EXERCISE MATERIALS:
▬▬▬▬▬▬

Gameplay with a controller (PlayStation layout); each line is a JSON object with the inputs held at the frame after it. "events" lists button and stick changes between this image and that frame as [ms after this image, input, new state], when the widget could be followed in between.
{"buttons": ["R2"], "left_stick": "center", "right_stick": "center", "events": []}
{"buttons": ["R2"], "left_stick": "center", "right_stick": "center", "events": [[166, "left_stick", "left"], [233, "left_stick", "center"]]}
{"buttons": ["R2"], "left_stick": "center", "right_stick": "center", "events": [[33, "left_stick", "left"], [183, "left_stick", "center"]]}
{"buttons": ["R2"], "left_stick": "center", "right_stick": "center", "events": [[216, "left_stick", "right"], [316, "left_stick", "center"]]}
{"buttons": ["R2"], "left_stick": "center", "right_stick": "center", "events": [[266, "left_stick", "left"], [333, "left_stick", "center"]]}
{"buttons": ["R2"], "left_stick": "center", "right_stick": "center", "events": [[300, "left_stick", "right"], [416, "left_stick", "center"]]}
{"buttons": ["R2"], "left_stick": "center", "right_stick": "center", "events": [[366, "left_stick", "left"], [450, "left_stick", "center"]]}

▬▬▬▬▬▬

TASK STATEMENT: Give back every entry exactly.

YOUR RESPONSE:
Gameplay with a controller (PlayStation layout); each line is a JSON object with the inputs held at the frame after it. "events" lists button and stick changes between this image and that frame as [ms after this image, input, new state], when the widget could be followed in between.
{"buttons": ["R2"], "left_stick": "center", "right_stick": "center", "events": []}
{"buttons": ["R2"], "left_stick": "center", "right_stick": "center", "events": [[166, "left_stick", "left"], [233, "left_stick", "center"]]}
{"buttons": ["R2"], "left_stick": "center", "right_stick": "center", "events": [[33, "left_stick", "left"], [183, "left_stick", "center"]]}
{"buttons": ["R2"], "left_stick": "center", "right_stick": "center", "events": [[216, "left_stick", "right"], [316, "left_stick", "center"]]}
{"buttons": ["R2"], "left_stick": "center", "right_stick": "center", "events": [[266, "left_stick", "left"], [333, "left_stick", "center"]]}
{"buttons": ["R2"], "left_stick": "center", "right_stick": "center", "events": [[300, "left_stick", "right"], [416, "left_stick", "center"]]}
{"buttons": ["R2"], "left_stick": "center", "right_stick": "center", "events": [[366, "left_stick", "left"], [450, "left_stick", "center"]]}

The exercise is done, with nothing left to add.